Eye Movements and Reading Speed in Macular Disease: The Shrinking Perceptual Span Hypothesis Requires and Is Supported by a Mediation Analysis

authors

  • Calabrese Aurelie
  • Bernard Jean-Baptiste
  • Faure Géraldine
  • Hoffart Louis
  • Castet Eric

document type

ART

abstract

PURPOSE. Reading speed of patients with central field loss (CFL) correlates with the size of saccades (measured in letters per forward saccade [L/FS]). We assessed whether this effect is mediated by the total number of fixations, by the average fixation duration, or by a mixture of both. METHODS. We measured eye movements (with a video eye tracker) of 35 AMD and 4 Stargardt patients (better eye decimal acuity from 0.08-0.3) while they monocularly read single-line French sentences continuously displayed on a screen. All patients had a dense scotoma covering the fovea, as assessed with MP1 microperimetry, and therefore used eccentric viewing.
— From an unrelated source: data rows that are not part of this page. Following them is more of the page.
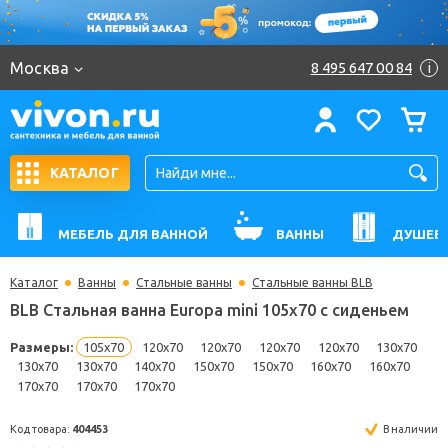
Москва
8 495 647 00 84
i
КАТАЛОГ
МЕБЕЛЬ ДЛЯ ВАННОЙ
ВАННЫ
ДУШЕВ
Каталог
Ванны
Стальные ванны
Стальные ванны BLB
BLB Стальная ванна Europa mini 105х70 с сиденье
Размеры:
105x70
120x70
120x70
120x70
120x70
130
130x70
130x70
140x70
150x70
150x70
160x70
160x7
170x70
170x70
170x70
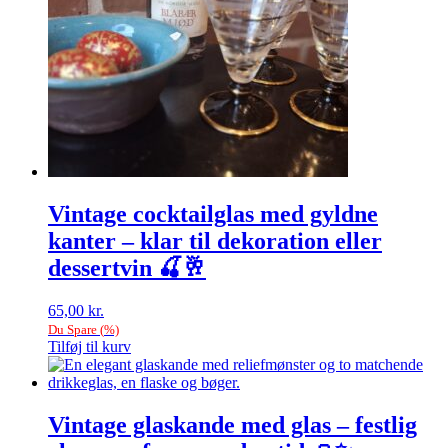
Vintage cocktailglas med gyldne
kanter – klar til dekoration eller
dessertvin 🍒🥂
65,00
kr.
Du Spare
(
%)
Tilføj til kurv
Vintage glaskande med glas – festlig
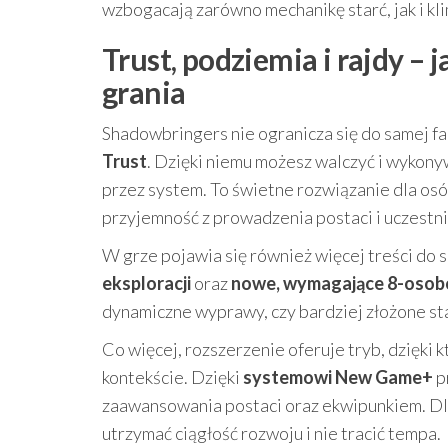
wzbogacają zarówno mechanikę starć, jak i k
Trust, podziemia i rajdy –
grania
Shadowbringers nie ogranicza się do samej f
Trust
. Dzięki niemu możesz walczyć i wykon
przez system. To świetne rozwiązanie dla osó
przyjemność z prowadzenia postaci i uczestnic
W grze pojawia się również więcej treści do
eksploracji
oraz
nowe, wymagające 8-osob
dynamiczne wyprawy, czy bardziej złożone sta
Co więcej, rozszerzenie oferuje tryb, dzięk
kontekście. Dzięki
systemowi New Game+
p
zaawansowania postaci oraz ekwipunkiem. Dla
utrzymać ciągłość rozwoju i nie tracić tempa.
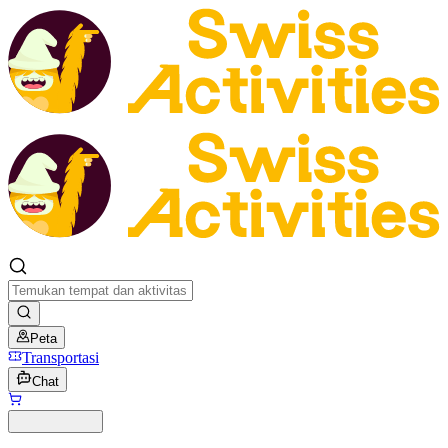
Peta
Transportasi
Chat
Results were analyzed with regression-based mediation analysis, a modeling framework that informs on the underlying factors by which an independent variable affects a dependent variable. RESULTS. Reading speed and average fixation duration are negatively correlated, a result that was not observed in prior studies with CFL patients. This effect of fixation duration on reading speed is still significant when partialling out the effect of the total number of fixations (slope: -0.75, P < 0.001). Despite this large effect of fixation duration, mediation analysis shows that the effect of L/FS on reading speed is fully mediated by the total number of fixations (effect size: 0.96; CI [0.82, 1.12]) and not by fixation duration (effect size: 0.02; CI [-0.11, 0.14]). CONCLUSIONS. Results are consistent with the shrinking perceptual span hypothesis: reading speed decreases with the average number of letters traversed on each forward saccade, an effect fully mediated by the total number of fixations.